Puppet upgrade options?

opethdisciple · 17 Feb 2019 at 22:39

Hoping there is some of you who have experience with Puppet for host configuration.

Currently we are on a very old version 3.4.2 and looking to upgrade.

The plan was to upgrade to 3.8.7 as that the last version of 3.x available which would mean our existing code wouldn't need too much refractoring.

However things are very complicated with the deployment so far. Believe it or not they use Puppet to create Puppet Masters. I've tried deploying a new Puppet master using the existing module and then upgrading the components one buy one to get up to Puppet 3.8.7 and the applicable version of Facter and Hiera. Except this is proving very complex.

Also because the version we are running and want to upgrade too is very old the documentation we want isn't out there.

So we are thinking of maybe going to a slightly newer version which would mean there should be more guides and documentation out there but with the disadvantage that it will break more thing in the puppet modules.

How would you go about tackling this issue? What version of Puppet would you aim to deploy?

Thanks

droyden · 20 Feb 2019 at 22:29

How is it currently packaged and what OS?
Is it the enterprise or free version?

I have just migrated from 3.8.x to v5, on RHEL (5,6,7). Mine is the free version, installed via rpm. I upgraded the master to the latest version of 3 (3.8.7) and then upgraded all agents.

Built a new puppet 5 master with activemq etc and migrated each node (via a staggered automated approach).

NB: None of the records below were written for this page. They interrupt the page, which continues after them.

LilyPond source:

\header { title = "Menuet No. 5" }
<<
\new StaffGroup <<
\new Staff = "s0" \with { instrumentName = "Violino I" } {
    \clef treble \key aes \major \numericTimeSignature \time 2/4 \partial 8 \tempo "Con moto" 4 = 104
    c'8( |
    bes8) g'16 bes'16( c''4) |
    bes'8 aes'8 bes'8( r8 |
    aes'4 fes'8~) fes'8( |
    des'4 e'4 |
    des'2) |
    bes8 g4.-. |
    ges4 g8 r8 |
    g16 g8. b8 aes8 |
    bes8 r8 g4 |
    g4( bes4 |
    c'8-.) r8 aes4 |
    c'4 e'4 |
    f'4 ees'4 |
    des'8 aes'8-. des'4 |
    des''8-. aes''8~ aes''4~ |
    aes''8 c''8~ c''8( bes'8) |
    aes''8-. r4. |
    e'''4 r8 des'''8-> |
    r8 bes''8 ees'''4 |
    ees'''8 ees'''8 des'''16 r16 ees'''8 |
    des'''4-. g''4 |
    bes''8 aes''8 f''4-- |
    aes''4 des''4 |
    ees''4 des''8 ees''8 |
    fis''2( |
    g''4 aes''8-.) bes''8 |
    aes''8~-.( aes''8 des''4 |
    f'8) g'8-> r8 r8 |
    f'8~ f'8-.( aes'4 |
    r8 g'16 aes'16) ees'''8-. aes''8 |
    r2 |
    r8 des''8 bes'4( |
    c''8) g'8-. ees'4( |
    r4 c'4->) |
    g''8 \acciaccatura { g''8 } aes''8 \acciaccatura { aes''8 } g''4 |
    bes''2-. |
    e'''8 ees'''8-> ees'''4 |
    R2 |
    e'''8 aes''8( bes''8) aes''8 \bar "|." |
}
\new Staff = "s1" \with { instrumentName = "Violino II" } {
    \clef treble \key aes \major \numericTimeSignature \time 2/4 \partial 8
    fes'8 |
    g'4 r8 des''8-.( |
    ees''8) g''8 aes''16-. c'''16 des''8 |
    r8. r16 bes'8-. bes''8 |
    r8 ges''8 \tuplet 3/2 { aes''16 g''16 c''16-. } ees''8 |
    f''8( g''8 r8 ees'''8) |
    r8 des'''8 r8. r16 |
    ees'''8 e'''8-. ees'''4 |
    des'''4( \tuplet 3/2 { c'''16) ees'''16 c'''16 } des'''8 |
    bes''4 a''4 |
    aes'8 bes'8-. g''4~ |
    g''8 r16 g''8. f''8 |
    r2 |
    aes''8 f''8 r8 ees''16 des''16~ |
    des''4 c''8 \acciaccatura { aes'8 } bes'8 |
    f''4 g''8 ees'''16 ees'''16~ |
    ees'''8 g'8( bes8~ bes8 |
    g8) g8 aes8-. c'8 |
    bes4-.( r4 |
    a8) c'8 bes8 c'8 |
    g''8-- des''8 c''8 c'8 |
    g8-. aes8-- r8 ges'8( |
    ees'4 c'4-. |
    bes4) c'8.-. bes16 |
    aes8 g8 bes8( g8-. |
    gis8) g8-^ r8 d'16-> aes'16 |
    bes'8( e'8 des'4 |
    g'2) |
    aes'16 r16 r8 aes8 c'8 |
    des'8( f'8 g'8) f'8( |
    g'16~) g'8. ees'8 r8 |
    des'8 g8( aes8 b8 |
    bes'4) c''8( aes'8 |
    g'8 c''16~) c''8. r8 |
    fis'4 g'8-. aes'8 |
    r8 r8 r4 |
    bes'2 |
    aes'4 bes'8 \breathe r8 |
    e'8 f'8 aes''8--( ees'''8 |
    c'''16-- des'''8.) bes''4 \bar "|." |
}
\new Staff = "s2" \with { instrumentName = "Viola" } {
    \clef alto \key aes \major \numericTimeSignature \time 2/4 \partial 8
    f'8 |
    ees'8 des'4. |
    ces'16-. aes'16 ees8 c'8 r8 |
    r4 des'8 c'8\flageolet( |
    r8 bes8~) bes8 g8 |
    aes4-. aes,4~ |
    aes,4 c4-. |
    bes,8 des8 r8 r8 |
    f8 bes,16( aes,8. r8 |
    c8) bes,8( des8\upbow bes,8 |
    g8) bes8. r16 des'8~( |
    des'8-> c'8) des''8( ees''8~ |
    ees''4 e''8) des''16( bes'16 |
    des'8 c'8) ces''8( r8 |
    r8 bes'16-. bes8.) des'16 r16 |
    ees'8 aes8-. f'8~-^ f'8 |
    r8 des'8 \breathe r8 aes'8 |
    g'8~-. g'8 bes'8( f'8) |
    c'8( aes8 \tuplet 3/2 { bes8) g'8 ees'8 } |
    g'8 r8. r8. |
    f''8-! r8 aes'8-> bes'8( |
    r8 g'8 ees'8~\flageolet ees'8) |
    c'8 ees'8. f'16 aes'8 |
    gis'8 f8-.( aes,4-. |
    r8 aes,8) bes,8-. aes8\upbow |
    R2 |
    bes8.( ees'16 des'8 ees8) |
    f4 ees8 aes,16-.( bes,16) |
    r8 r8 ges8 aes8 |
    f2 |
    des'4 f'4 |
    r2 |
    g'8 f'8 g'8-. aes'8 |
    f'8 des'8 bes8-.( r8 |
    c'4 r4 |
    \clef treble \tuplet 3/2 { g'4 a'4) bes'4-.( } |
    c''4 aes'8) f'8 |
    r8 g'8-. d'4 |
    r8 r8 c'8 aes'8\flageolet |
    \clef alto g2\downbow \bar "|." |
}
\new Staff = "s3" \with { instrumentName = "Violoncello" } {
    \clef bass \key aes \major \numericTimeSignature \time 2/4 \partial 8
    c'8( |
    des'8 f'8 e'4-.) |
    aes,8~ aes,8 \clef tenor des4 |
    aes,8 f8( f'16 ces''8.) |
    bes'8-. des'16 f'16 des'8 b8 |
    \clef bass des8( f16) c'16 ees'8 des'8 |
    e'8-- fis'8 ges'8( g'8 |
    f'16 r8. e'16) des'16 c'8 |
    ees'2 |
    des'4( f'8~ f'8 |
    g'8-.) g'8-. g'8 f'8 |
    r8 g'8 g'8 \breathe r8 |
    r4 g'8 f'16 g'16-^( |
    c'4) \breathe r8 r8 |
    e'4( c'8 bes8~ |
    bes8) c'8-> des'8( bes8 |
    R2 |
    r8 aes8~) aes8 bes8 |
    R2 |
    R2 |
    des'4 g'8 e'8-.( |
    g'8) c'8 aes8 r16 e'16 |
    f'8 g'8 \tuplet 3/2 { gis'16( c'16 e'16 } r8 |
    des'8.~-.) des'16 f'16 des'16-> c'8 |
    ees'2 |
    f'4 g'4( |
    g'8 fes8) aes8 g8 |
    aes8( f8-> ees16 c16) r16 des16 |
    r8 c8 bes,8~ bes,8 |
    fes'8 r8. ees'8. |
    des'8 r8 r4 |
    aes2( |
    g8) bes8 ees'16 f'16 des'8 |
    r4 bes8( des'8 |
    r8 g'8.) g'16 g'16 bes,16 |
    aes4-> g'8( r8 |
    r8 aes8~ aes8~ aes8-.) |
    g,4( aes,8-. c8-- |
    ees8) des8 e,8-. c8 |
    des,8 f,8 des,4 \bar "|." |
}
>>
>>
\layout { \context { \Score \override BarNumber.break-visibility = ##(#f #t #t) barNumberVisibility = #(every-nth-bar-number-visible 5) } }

opethdisciple · 22 Feb 2019 at 21:10

droyden said:
How is it currently packaged and what OS?
Is it the enterprise or free version?

I have just migrated from 3.8.x to v5, on RHEL (5,6,7). Mine is the free version, installed via rpm. I upgraded the master to the latest version of 3 (3.8.7) and then upgraded all agents.

Built a new puppet 5 master with activemq etc and migrated each node (via a staggered automated approach).

Free version.

Interesting you took the approach of going 3.8 and then 5. How did you find the jump from 3.8 to 5? Did you have to refactor a lot of your modules?

Why did you not go for 6 instead of 5?

Also I've just seen today that Puppet offer the puppetmaster as a docker container. I might* try and play with that.

We are having major issues at the moment trying to get to 3.8.7. We have a script that someone put together to deploy in our environment using 3.4.2 we've followed it and deployed 3.8.7.

At the moment clients can compile their manifests but we are getting 403 errors on a host of files and directories. So we are at a lose.

I came across a Google message board today discussion upgrading Puppet. One of the things I read was people where saying trying to go 3 -> 4 -> 5 -> 6 is actually a lot more work as with every jump you spend time fixing things that they might of changed again when you go up a version.

So maybe your approach of 3.8 -> 5 is a good approach. At the end of the day Puppet 5 is fairly modern. But I'm curious why you didn't go for 6 instead?

Also why activemq?

droyden · 23 Feb 2019 at 11:30

With regards to the 403 make sure the puppet user can read the files or you have the option within the puppet.conf (or auth.conf?) to not use filesystem permissions.

3.8 to 5 didn't require too much work, but read the docs for deprecated / removed settings. If you have stringify turned on already that should mean you are in a good place. 5 is a bit more strict so will likely flush out any bad manifests. You can use puppet-lint on v3 to check for syntax.

The main consideration I had was number comparison, it needs to be

$bar == '6'

Instead of $bar == 6

(either will work on 3), the second won't alert but will not evaluate as you expect.

I think I decided on 5 as there were even more items removed / deprecated in 6 that would have required additional rework.

If you use hiera, the format in 5 supports the new look-up method but also the 3 style, I don't think 6 does. Note that the layout of the file changed.

I use activemq for mcollective, for no reason than we used it for v3

If the master is a virtual machine I would clone it and isolate for easy test upgrading (if it's physical I would p2v).

opethdisciple · 27 Feb 2019 at 21:26

@droyden

Did you have any issues with SELinux?

Solved the 403 errors but still have SELinux issues with version 3.8.7 Puppet.

We have a script that was written around the time RHEL was at version 6.4.

The script involves building custom SELinux modules. We've done that but still with SELinux turned on have issues. I'm wondering if some of the contexts that the custom modules are setting are not correct or applicable anymore.

Quite hard to diagnose as there doesn't seem too much info on line about what the correct contexts should be.

I've tried the setroubleshoot tool to diagnose the AVC errors but not getting far.

droyden · 1 Mar 2019 at 19:13

Nope afraid not, we disable selinux across the board.

opethdisciple · 2 Mar 2019 at 13:03

droyden said:
Nope afraid not, we disable selinux across the board.

We often go to Red Hat offices for tech talks and they hand out SE Linux colouring books to drum the message in that SELinux is child's play.